Extracted material: Begin
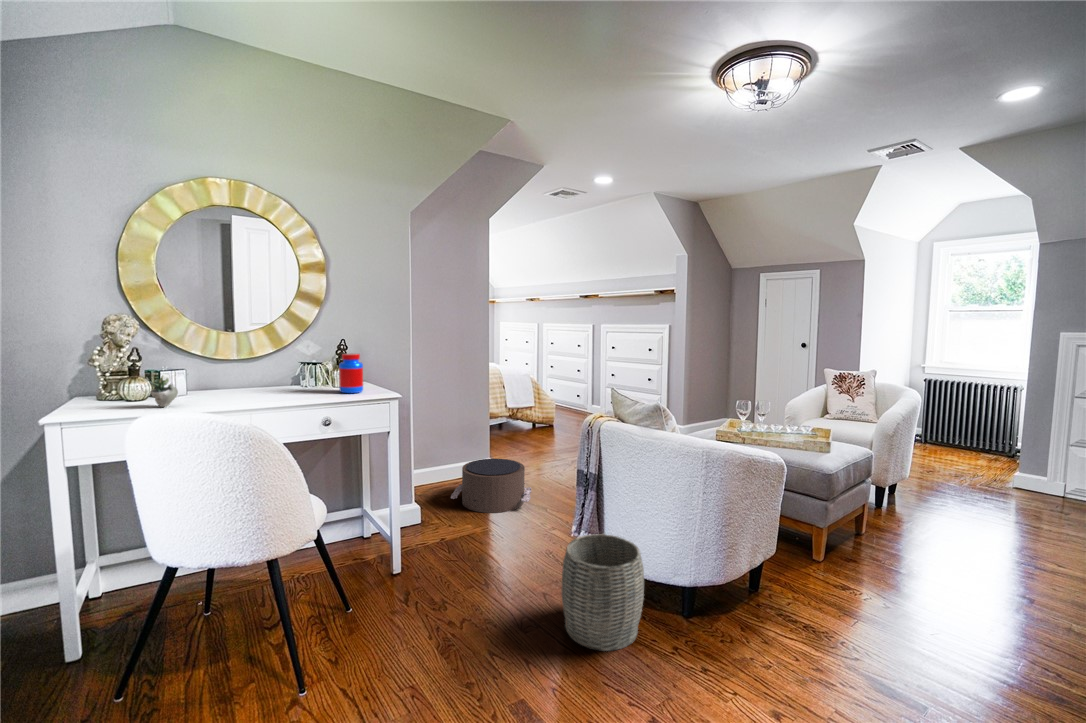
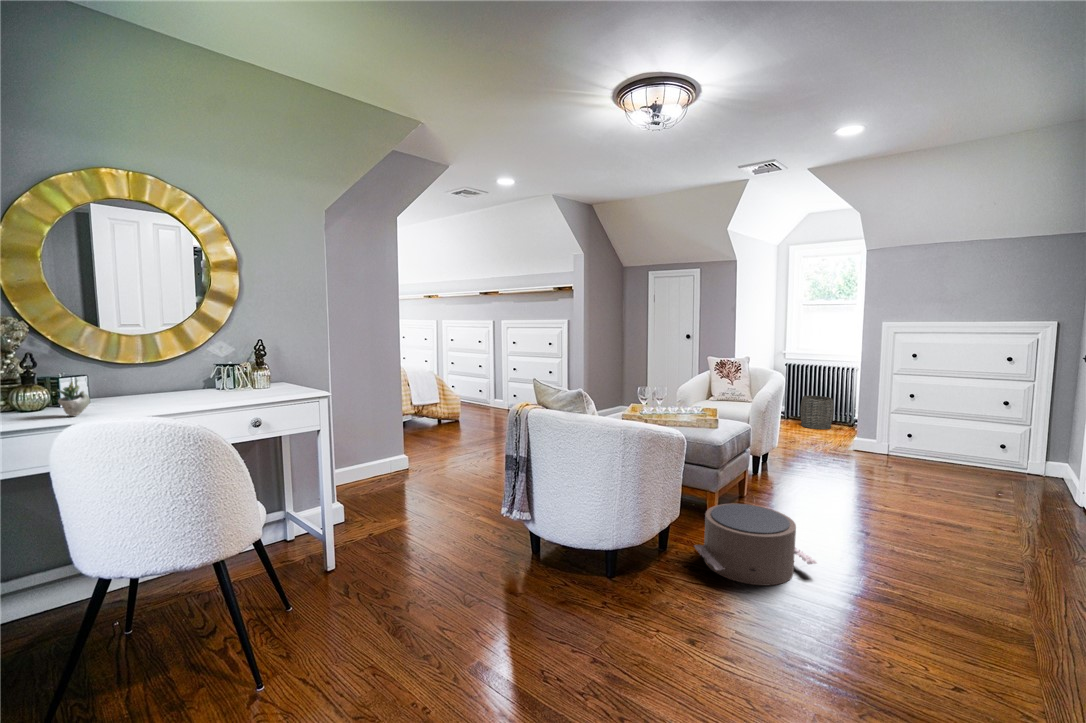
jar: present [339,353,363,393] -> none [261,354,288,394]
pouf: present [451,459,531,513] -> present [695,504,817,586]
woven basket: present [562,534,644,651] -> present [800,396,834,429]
Extracted material: End
Extracted material: Begin
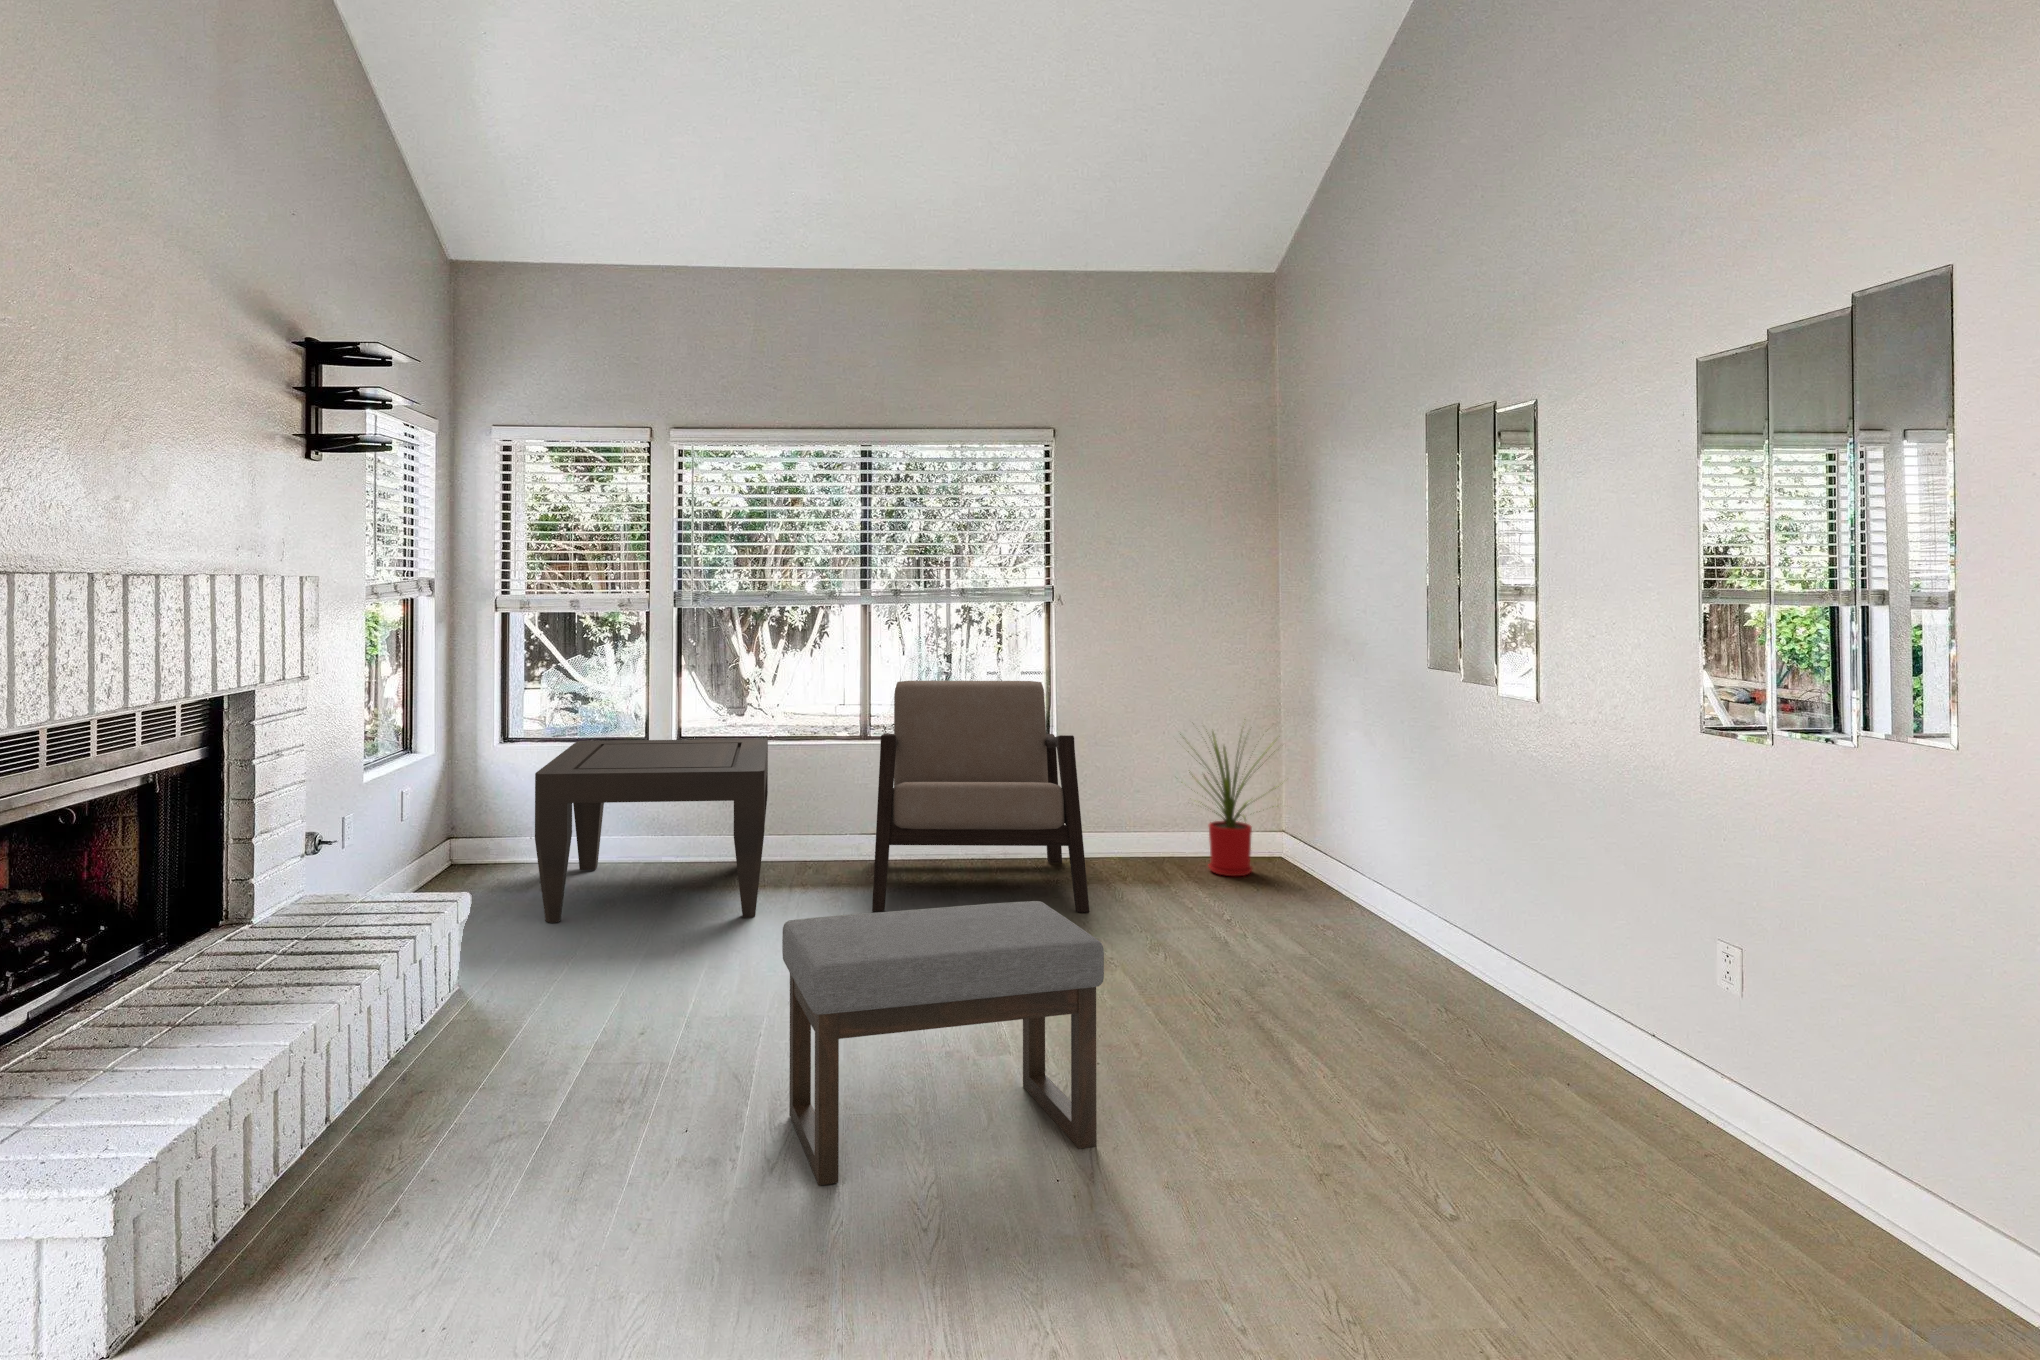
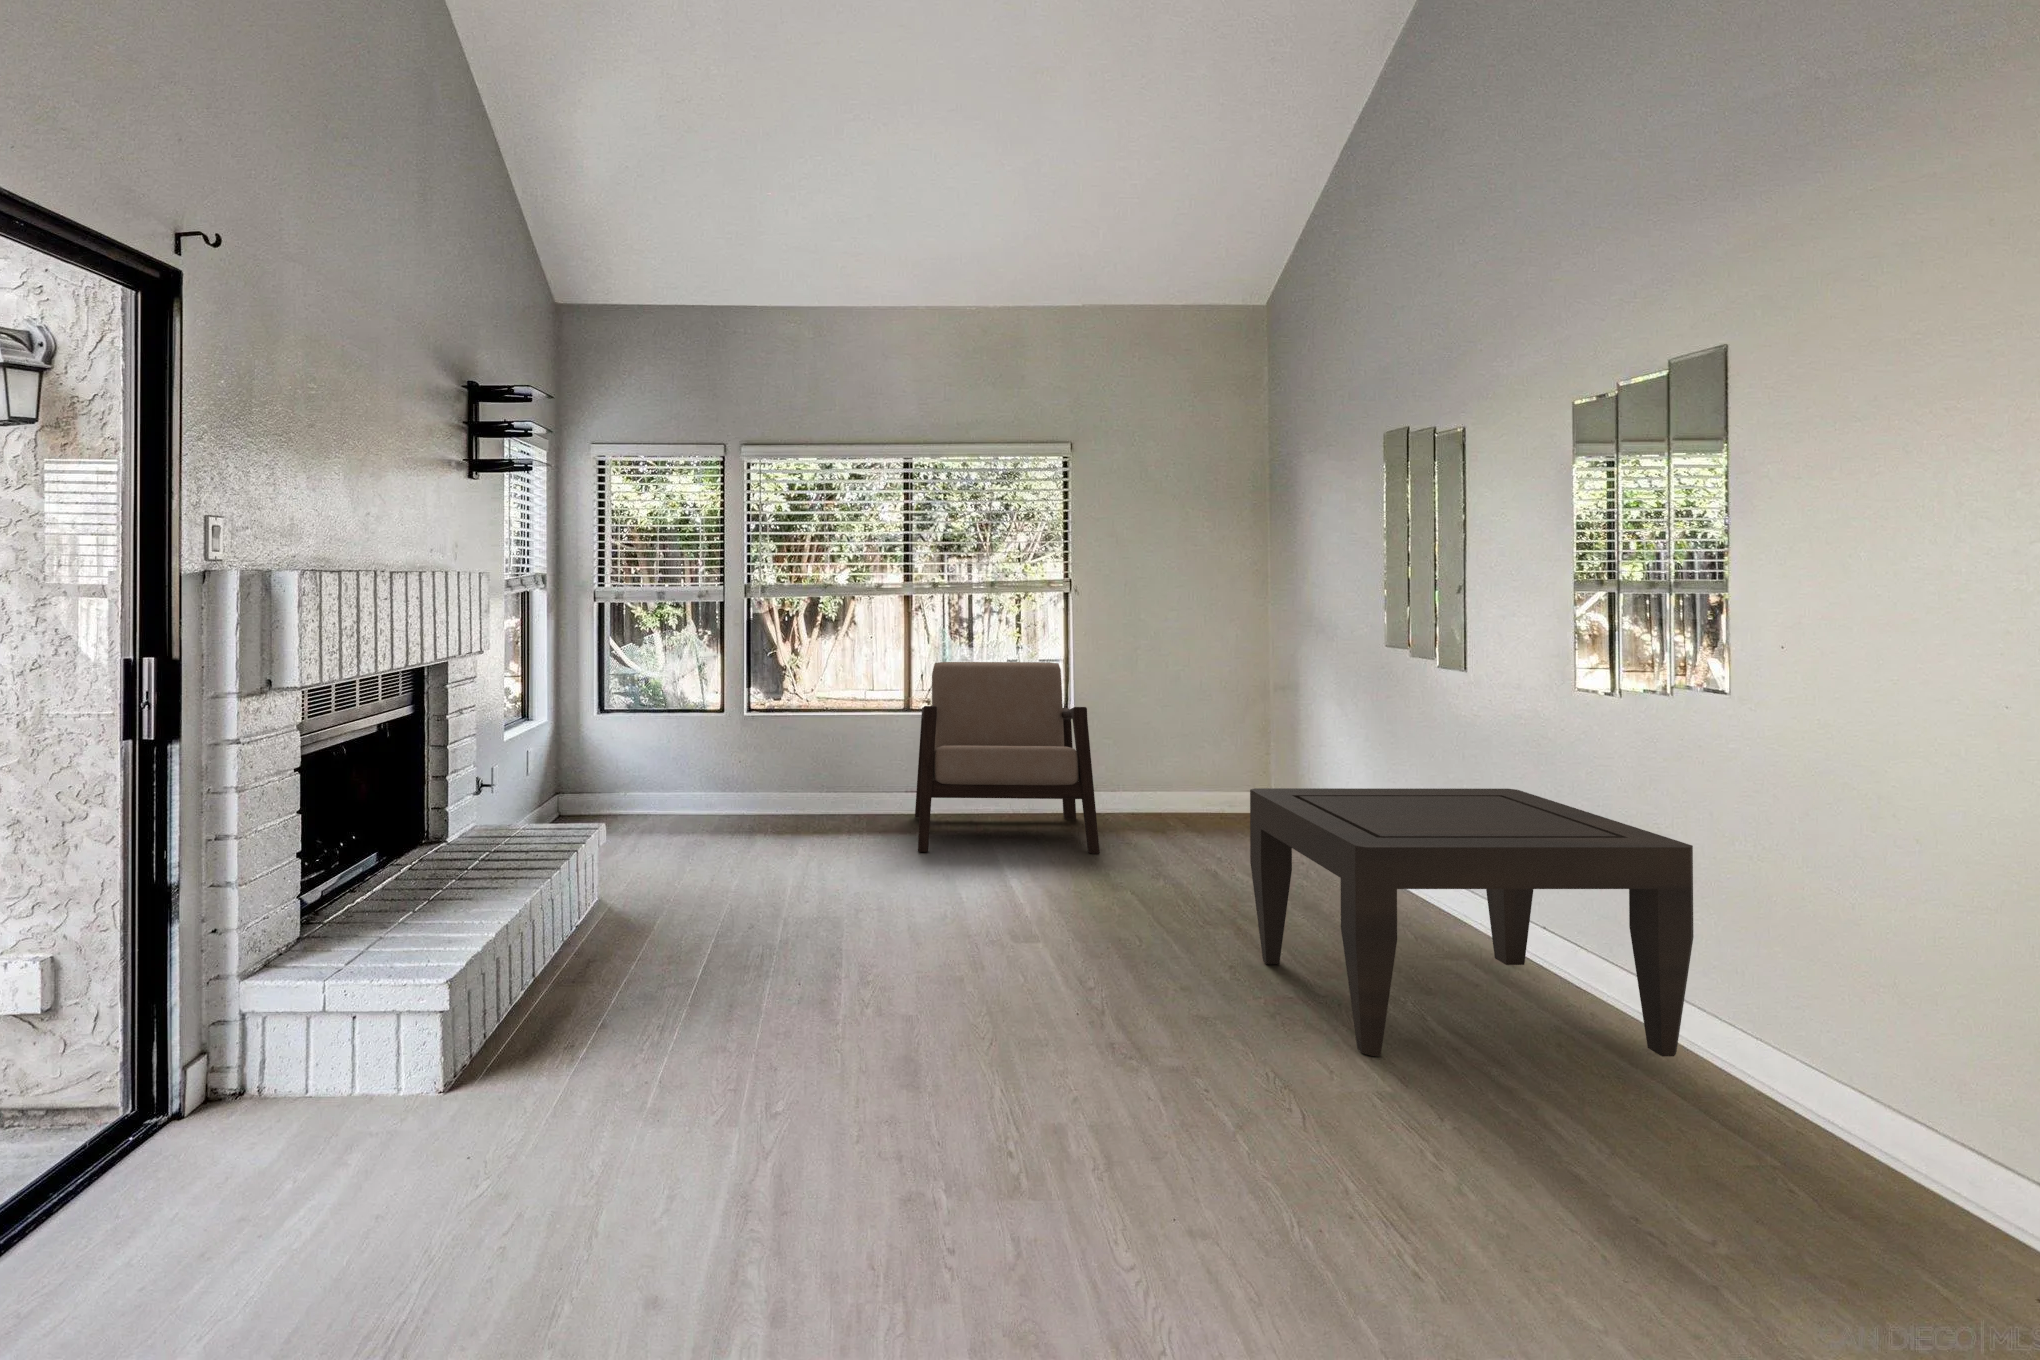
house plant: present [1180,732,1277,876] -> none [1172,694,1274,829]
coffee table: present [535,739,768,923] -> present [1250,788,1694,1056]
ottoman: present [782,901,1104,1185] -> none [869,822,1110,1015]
Extracted material: End
Required work: Retype, exactly and in full, the lines above from the one containing "pouf: present [451,459,531,513]" through the one containing "woven basket: present".

Answer below:
pouf: present [451,459,531,513] -> present [695,504,817,586]
woven basket: present [562,534,644,651] -> present [800,396,834,429]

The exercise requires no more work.